• Document passage:
Trader Success Story: Erica Bacon
November 1, 2017

Erica Bacon is a 58-year-old full-time trader. She had been a public servant for most of her working life. Currently, she is the chief navigator for an indefinite nomadic existence in a serious off-road caravan. Originally from Brisbane, after finishing work early in 2013, Erica and her husband have been touring Australia as “grey nomads” with no fixed address. 

I came to realise without any resentment, albeit late in our marriage, that if I wanted more for us financially, then I would have to make it happen.

She has been trading on and off for the past 7 years and consistently for the last 18 months. Erica mostly trades Australian shares in the Top ASX200.

Q1. How and when did you first become interested in the markets?

• Work instruction:
Reproduce the Erica Bacon trader profile above word for word, in its entirety.

• Extracted data:
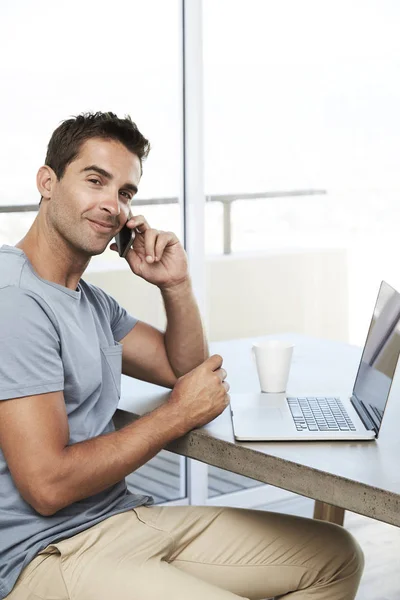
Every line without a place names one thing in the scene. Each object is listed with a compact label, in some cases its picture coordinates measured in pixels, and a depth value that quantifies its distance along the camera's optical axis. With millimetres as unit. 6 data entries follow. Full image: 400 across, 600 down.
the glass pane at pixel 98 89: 3885
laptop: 2795
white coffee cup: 3078
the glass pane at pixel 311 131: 4359
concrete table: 2581
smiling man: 2675
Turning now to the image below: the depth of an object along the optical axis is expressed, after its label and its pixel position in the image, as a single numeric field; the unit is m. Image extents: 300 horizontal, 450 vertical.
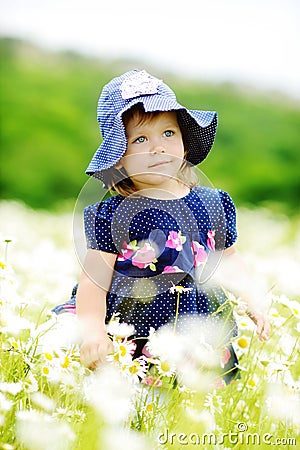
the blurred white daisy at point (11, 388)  1.95
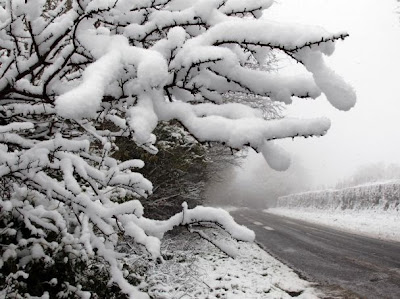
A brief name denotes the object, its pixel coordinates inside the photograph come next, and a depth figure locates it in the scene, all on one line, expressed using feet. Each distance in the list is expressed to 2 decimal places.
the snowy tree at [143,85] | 4.16
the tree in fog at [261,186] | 176.35
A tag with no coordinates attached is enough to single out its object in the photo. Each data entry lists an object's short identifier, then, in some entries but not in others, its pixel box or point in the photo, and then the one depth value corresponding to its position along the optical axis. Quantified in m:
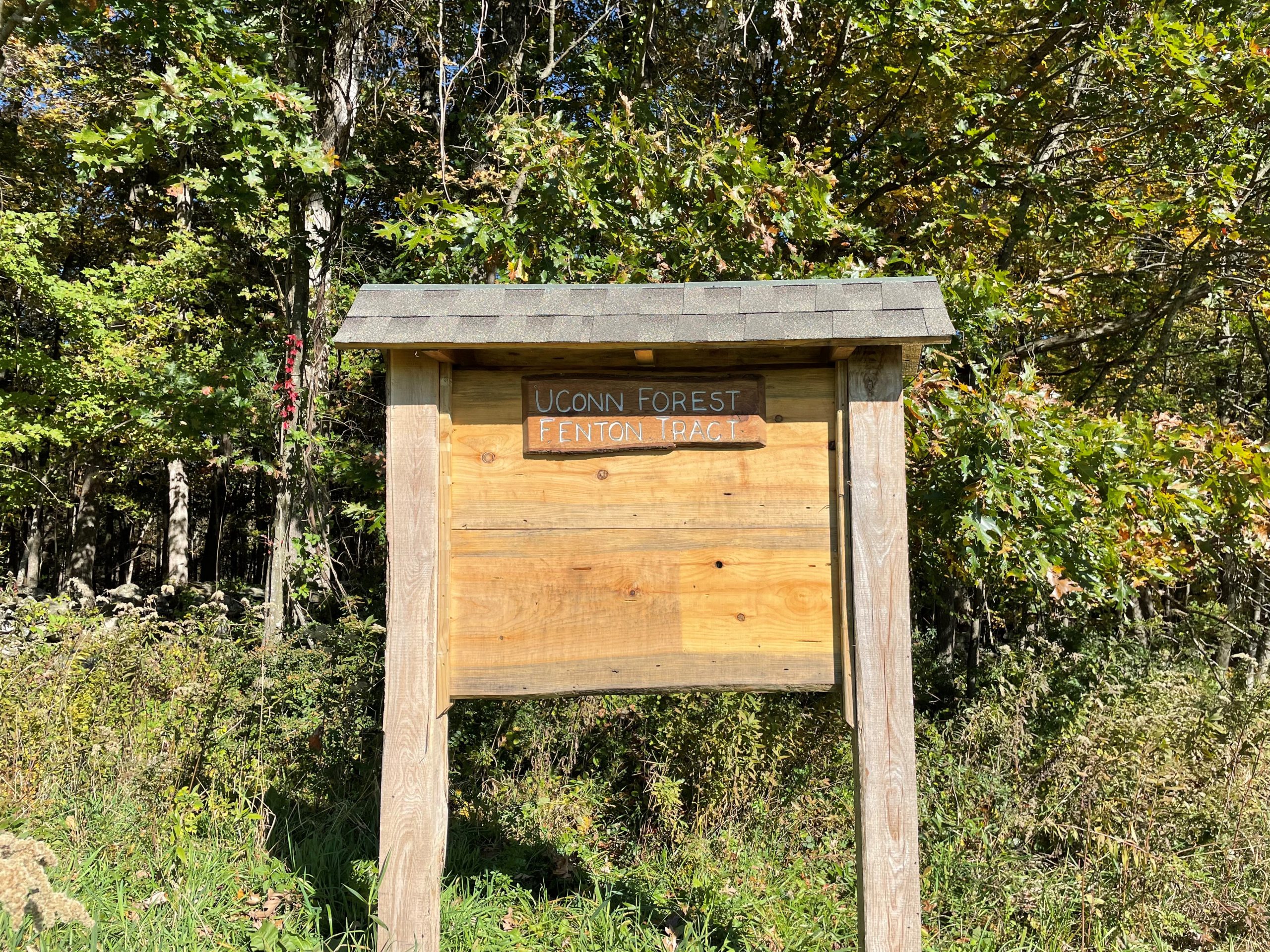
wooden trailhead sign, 2.78
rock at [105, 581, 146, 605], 6.28
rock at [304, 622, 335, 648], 6.18
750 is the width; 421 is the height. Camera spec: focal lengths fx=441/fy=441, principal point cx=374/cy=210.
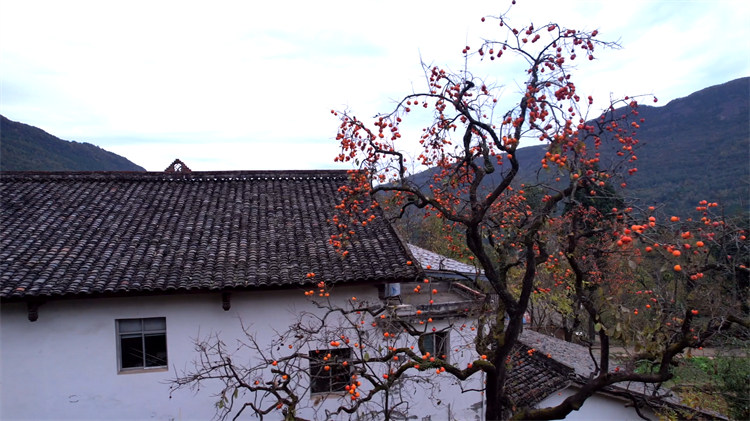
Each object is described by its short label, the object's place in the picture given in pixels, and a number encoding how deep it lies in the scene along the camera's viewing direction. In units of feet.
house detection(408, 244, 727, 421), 26.91
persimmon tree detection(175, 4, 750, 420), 12.83
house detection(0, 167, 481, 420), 22.33
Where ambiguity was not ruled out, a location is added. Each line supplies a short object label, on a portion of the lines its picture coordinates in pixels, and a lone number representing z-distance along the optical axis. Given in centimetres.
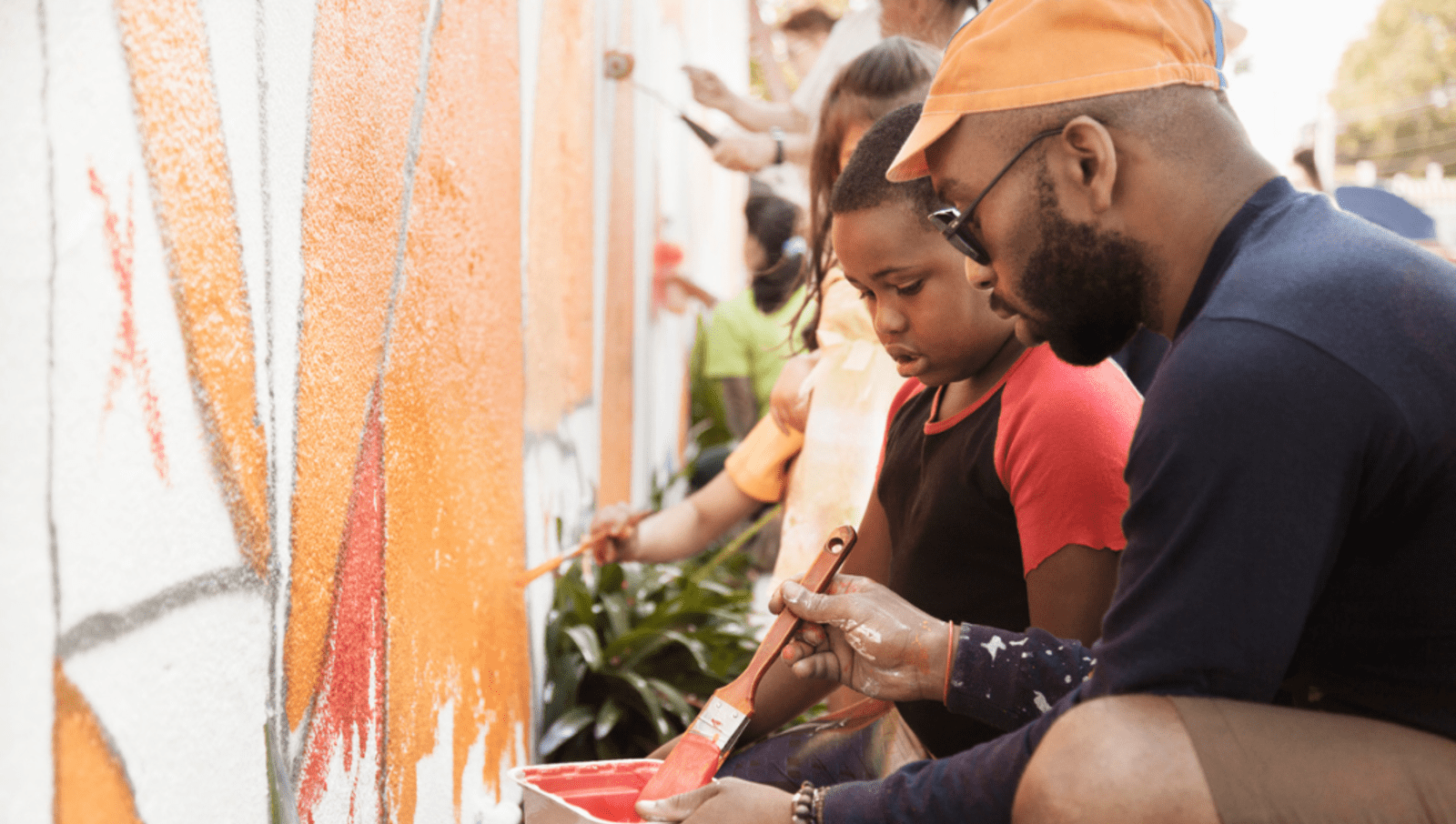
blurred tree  3416
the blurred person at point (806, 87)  327
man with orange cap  109
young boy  156
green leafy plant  296
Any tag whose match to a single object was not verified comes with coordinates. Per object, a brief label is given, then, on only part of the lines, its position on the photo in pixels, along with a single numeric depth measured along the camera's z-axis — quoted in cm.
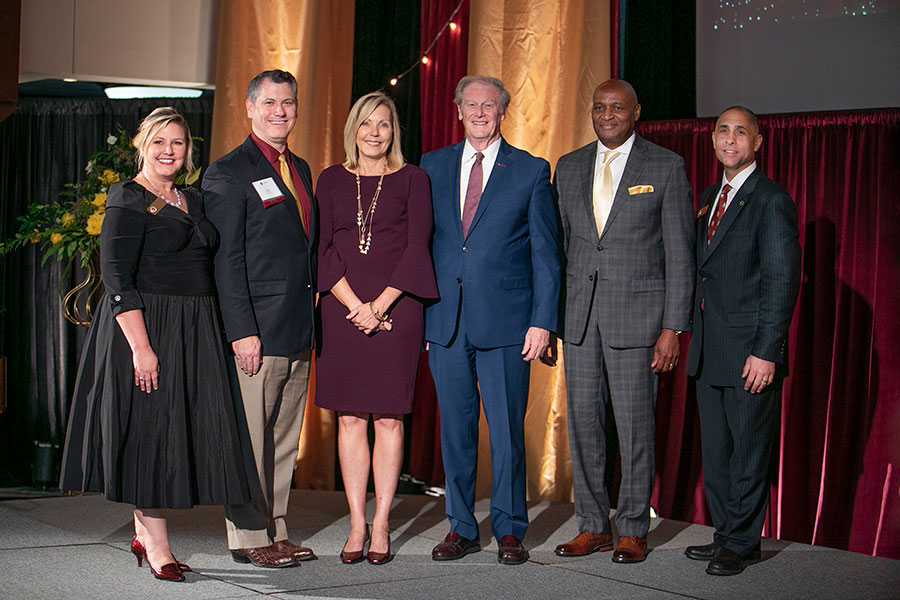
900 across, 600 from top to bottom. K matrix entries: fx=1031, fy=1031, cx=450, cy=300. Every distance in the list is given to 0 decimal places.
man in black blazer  336
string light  530
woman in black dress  314
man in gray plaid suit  359
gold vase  483
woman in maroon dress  347
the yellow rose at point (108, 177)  482
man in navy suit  354
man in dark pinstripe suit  349
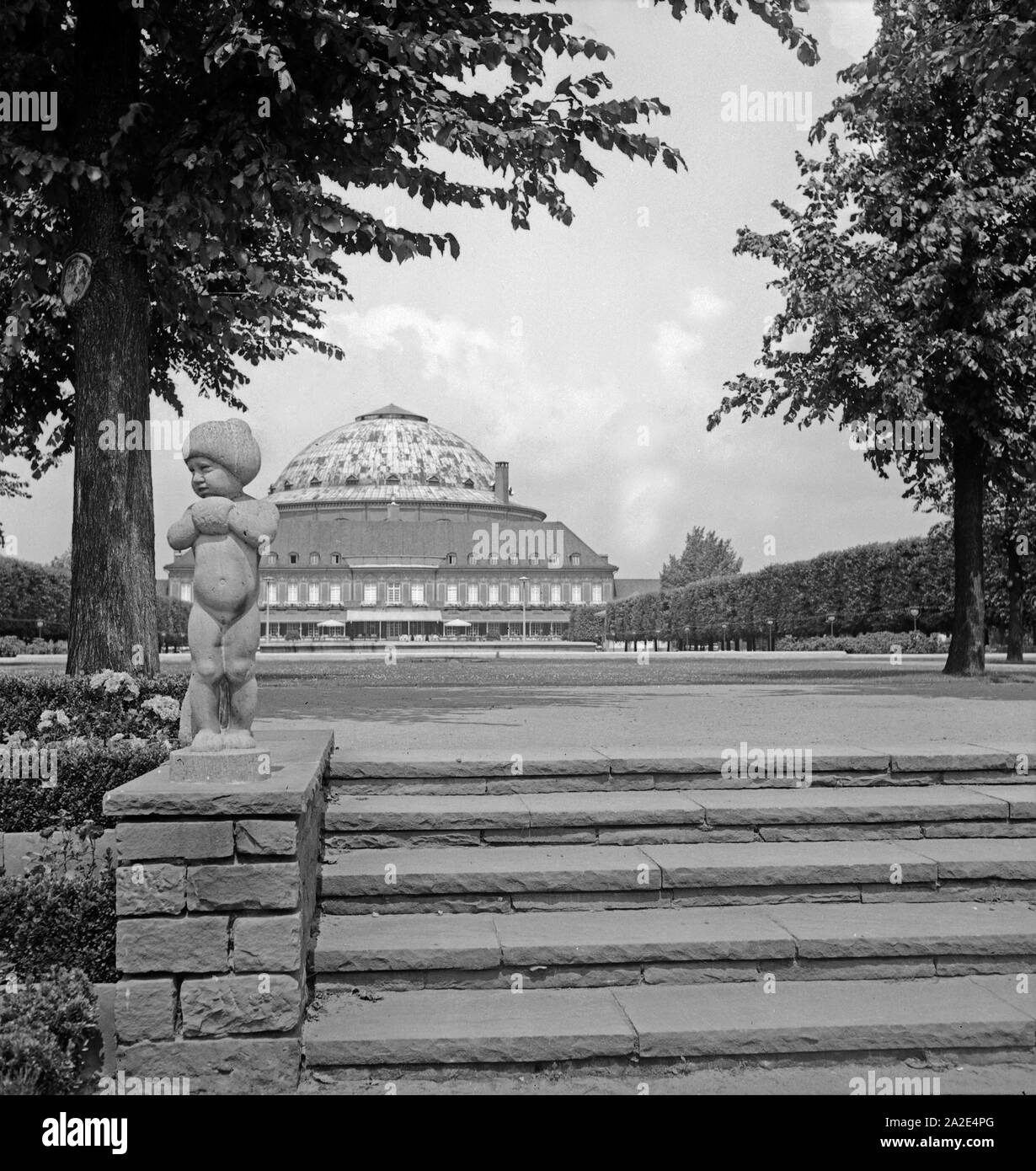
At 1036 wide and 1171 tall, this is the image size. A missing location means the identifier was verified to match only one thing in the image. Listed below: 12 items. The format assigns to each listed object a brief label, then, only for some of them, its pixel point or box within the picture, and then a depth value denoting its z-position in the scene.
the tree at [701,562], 121.88
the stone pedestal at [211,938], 4.54
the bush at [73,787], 6.75
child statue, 4.98
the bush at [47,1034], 4.30
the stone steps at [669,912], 4.74
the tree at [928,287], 18.08
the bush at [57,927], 5.45
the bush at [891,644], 43.22
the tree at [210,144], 9.13
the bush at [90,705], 8.28
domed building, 113.25
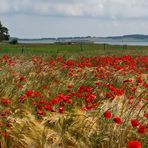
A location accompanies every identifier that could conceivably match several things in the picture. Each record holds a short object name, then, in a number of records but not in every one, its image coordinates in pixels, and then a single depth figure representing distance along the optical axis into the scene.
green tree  92.32
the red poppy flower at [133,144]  4.25
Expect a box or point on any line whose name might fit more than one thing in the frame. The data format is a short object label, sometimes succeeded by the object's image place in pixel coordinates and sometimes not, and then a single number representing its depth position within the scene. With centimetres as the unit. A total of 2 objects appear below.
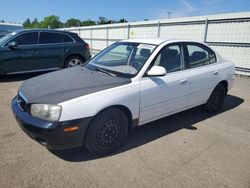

• Finished exercise:
Trader Success Story: Erica Bacon
November 1, 2017

Erica Bacon is a 58-year-old full-time trader. She had been a public servant for most of her working life. Currently, she is the chief navigator for an indefinite nomadic existence in a serious off-road caravan. Originally from Brisbane, after finishing work early in 2013, Erica and her husband have been touring Australia as “grey nomads” with no fixed address. 

I came to realise without any resentment, albeit late in our marriage, that if I wanted more for us financially, then I would have to make it happen.

She has been trading on and off for the past 7 years and consistently for the last 18 months. Erica mostly trades Australian shares in the Top ASX200.

Q1. How and when did you first become interested in the markets?